There are plenty of other good suggestions, and maybe some of you could provide some in the comments, but the bottom line is: Make the shooting experience safe and enjoyable.  You may win a life-long shooter to our side.  Oh, and guys, if she's cute and intelligent, take her out for dinner afterward (the wife says gals could do the same).

Friday, July 1, 2011

Five-Bucks: Balloon Dueling Tree.

Keeping kids (and adults) entertained on the shooting range at 4H Shooting Sports can be a challenge, especially after a couple of seasons of creative shooting situations from Top Shot on the History Channel.  The running joke is, "What can we shoot that's fun and won't cost us more than about five bucks?" as it seems most of our funds and fund-raising goes towards ammunition to keep approximately 80 4H'ers shooting each year.
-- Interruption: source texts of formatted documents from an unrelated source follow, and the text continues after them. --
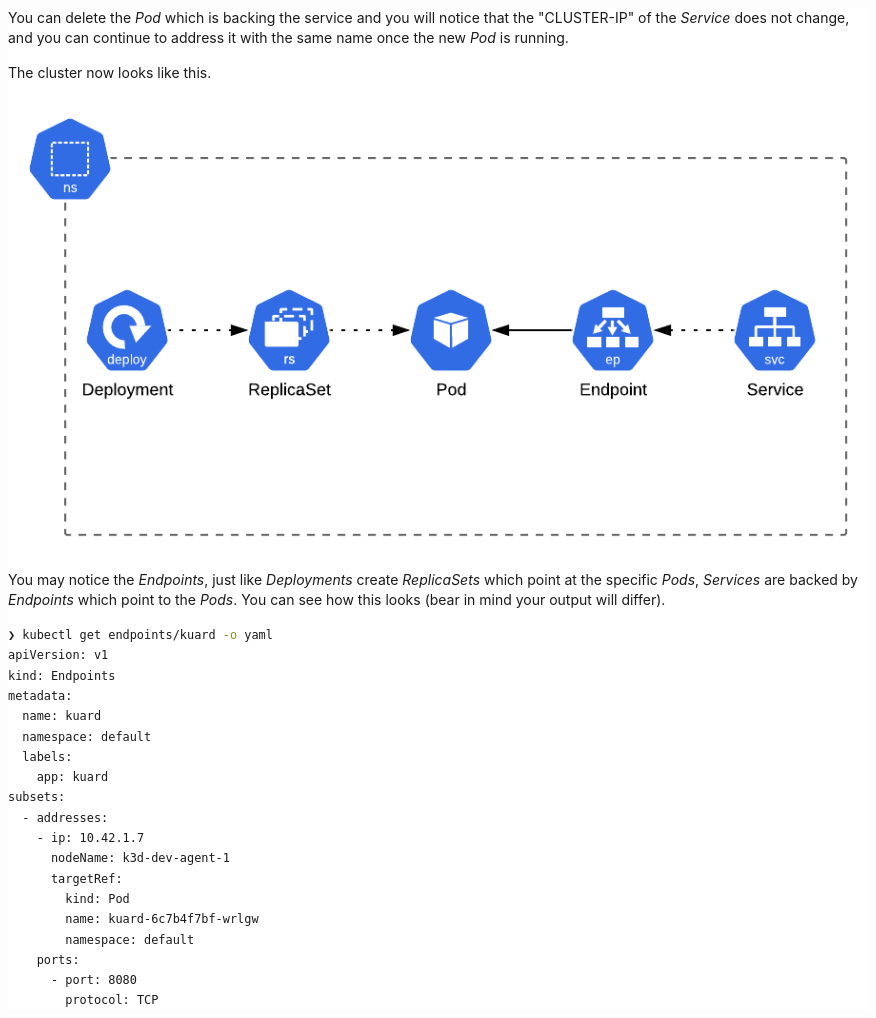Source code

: You can delete the *Pod* which is backing the service and you will notice that the "CLUSTER-IP" of the *Service* does not change, and you can continue to address it with the same name once the new *Pod* is running.

The cluster now looks like this.

![Service](resources/images/figure4.png)

You may notice the *Endpoints*, just like *Deployments* create *ReplicaSets* which point at the specific *Pods*, *Services* are backed by *Endpoints* which point to the *Pods*. You can see how this looks (bear in mind your output will differ).

```bash
❯ kubectl get endpoints/kuard -o yaml
apiVersion: v1
kind: Endpoints
metadata:
  name: kuard
  namespace: default
  labels:
    app: kuard
subsets:
  - addresses:
    - ip: 10.42.1.7
      nodeName: k3d-dev-agent-1
      targetRef:
        kind: Pod
        name: kuard-6c7b4f7bf-wrlgw
        namespace: default
    ports:
      - port: 8080
        protocol: TCP
```
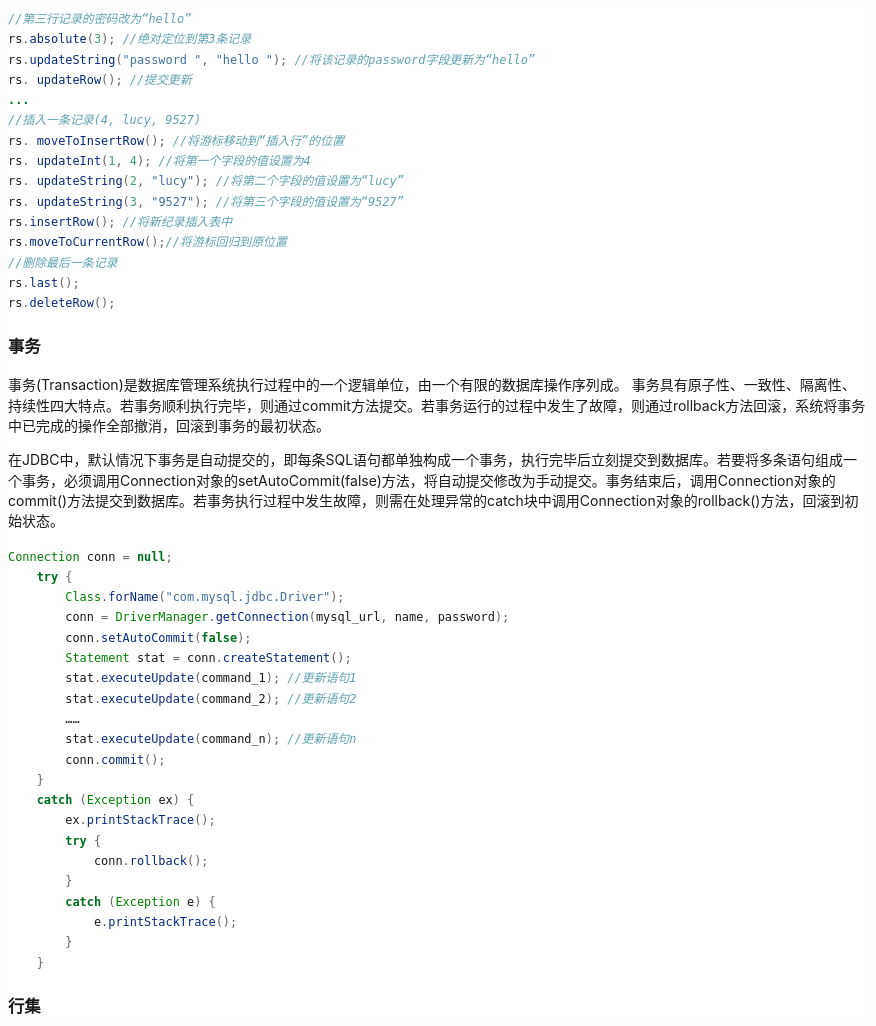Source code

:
 ```java
//第三行记录的密码改为“hello”
rs.absolute(3); //绝对定位到第3条记录
rs.updateString("password ", "hello "); //将该记录的password字段更新为“hello”
rs. updateRow(); //提交更新
...
//插入一条记录(4, lucy, 9527)
rs. moveToInsertRow(); //将游标移动到“插入行”的位置
rs. updateInt(1, 4); //将第一个字段的值设置为4
rs. updateString(2, "lucy"); //将第二个字段的值设置为“lucy”
rs. updateString(3, "9527"); //将第三个字段的值设置为“9527”
rs.insertRow(); //将新纪录插入表中
rs.moveToCurrentRow();//将游标回归到原位置
//删除最后一条记录
rs.last();
rs.deleteRow();
```

### 事务

事务(Transaction)是数据库管理系统执行过程中的一个逻辑单位，由一个有限的数据库操作序列成。
事务具有原子性、一致性、隔离性、持续性四大特点。若事务顺利执行完毕，则通过commit方法提交。若事务运行的过程中发生了故障，则通过rollback方法回滚，系统将事务中已完成的操作全部撤消，回滚到事务的最初状态。

在JDBC中，默认情况下事务是自动提交的，即每条SQL语句都单独构成一个事务，执行完毕后立刻提交到数据库。若要将多条语句组成一个事务，必须调用Connection对象的setAutoCommit(false)方法，将自动提交修改为手动提交。事务结束后，调用Connection对象的commit()方法提交到数据库。若事务执行过程中发生故障，则需在处理异常的catch块中调用Connection对象的rollback()方法，回滚到初始状态。

```java
Connection conn = null;
	try {
		Class.forName("com.mysql.jdbc.Driver");
        conn = DriverManager.getConnection(mysql_url, name, password);
        conn.setAutoCommit(false);
        Statement stat = conn.createStatement();
        stat.executeUpdate(command_1); //更新语句1
        stat.executeUpdate(command_2); //更新语句2
        ……
        stat.executeUpdate(command_n); //更新语句n
        conn.commit();
	}
	catch (Exception ex) {
        ex.printStackTrace();
        try {
        	conn.rollback();
        }
        catch (Exception e) {
        	e.printStackTrace();
		}
	}
```

### 行集
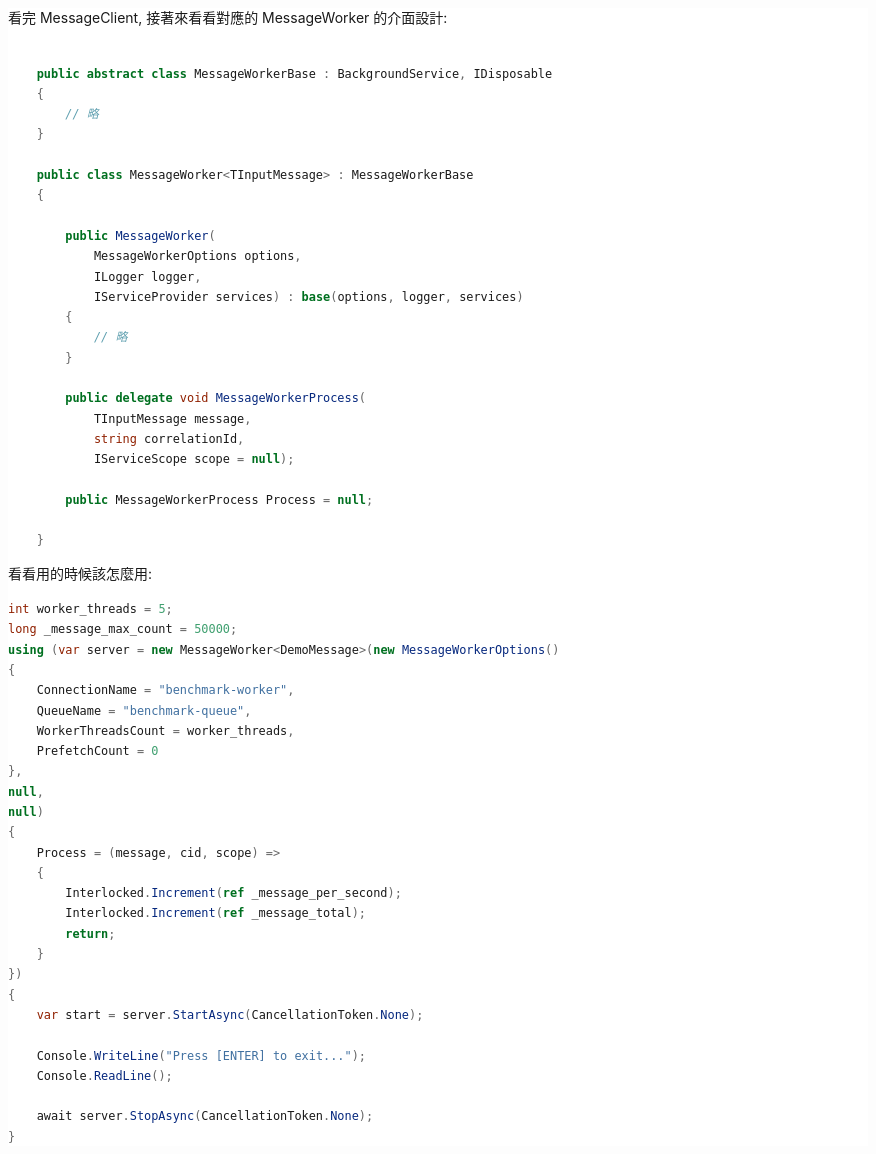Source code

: 看完 MessageClient, 接著來看看對應的 MessageWorker 的介面設計:

```csharp

    public abstract class MessageWorkerBase : BackgroundService, IDisposable
    {
        // 略
    }

    public class MessageWorker<TInputMessage> : MessageWorkerBase
    {

        public MessageWorker(
            MessageWorkerOptions options,
            ILogger logger,
            IServiceProvider services) : base(options, logger, services)
        {
            // 略
        }

        public delegate void MessageWorkerProcess(
            TInputMessage message, 
            string correlationId, 
            IServiceScope scope = null);

        public MessageWorkerProcess Process = null;

    }

```

看看用的時候該怎麼用:

```csharp
int worker_threads = 5;
long _message_max_count = 50000;
using (var server = new MessageWorker<DemoMessage>(new MessageWorkerOptions()
{
    ConnectionName = "benchmark-worker",
    QueueName = "benchmark-queue",
    WorkerThreadsCount = worker_threads,
    PrefetchCount = 0
},
null,
null)
{
    Process = (message, cid, scope) =>
    {
        Interlocked.Increment(ref _message_per_second);
        Interlocked.Increment(ref _message_total);
        return;
    }
})
{
    var start = server.StartAsync(CancellationToken.None);

    Console.WriteLine("Press [ENTER] to exit...");
    Console.ReadLine();

    await server.StopAsync(CancellationToken.None);
}

```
One item I came up with is a Balloon Dueling Tree.  All you need are some Step-In Electric Fence Posts at about a $1.79 each from a farm supply store like Tractor Supply Company and some balloons.

The step-in electric fence posts are usually fiberglass, polymer, or a combination of both (I don't recommend steel posts due to safety concerns) with a little foot-step to press the pointed end into the ground and several clips to hold the electric fence wires that also work great for holding balloons.

The fiberglass and polymer construction holds up pretty well except for direct hits from bullets and doesn't seem to cause any problems with deflecting bullets or ricochets.  Even if you do shoot your balloon dueling tree, it usually takes several hits to ruin all the clips that hold the balloons.

We have come up with all sorts of games, shooting sequences, and timed events with these balloon dueling trees and you can increase the difficulty of each game by reducing the balloon size or increasing the distance to target and even the wind can add to the fun by wobbling your balloons around.  Kids (and adults) who aren't shooting (or some of your liberal friends or anti-gunners) can use their hot air to keep a steady supply of targets ready to go.

For the zombie hunters and mall-ninjas that don't think this is very cool, you can always get black or camo balloons in the birthday party supply aisle at Walmart and call it a Tactical Target Support Structure.

Go ahead and try it... and if you don't like it, you're out... like... five-bucks.

Remember to follow the gun safety rules, check beyond your target, and have fun!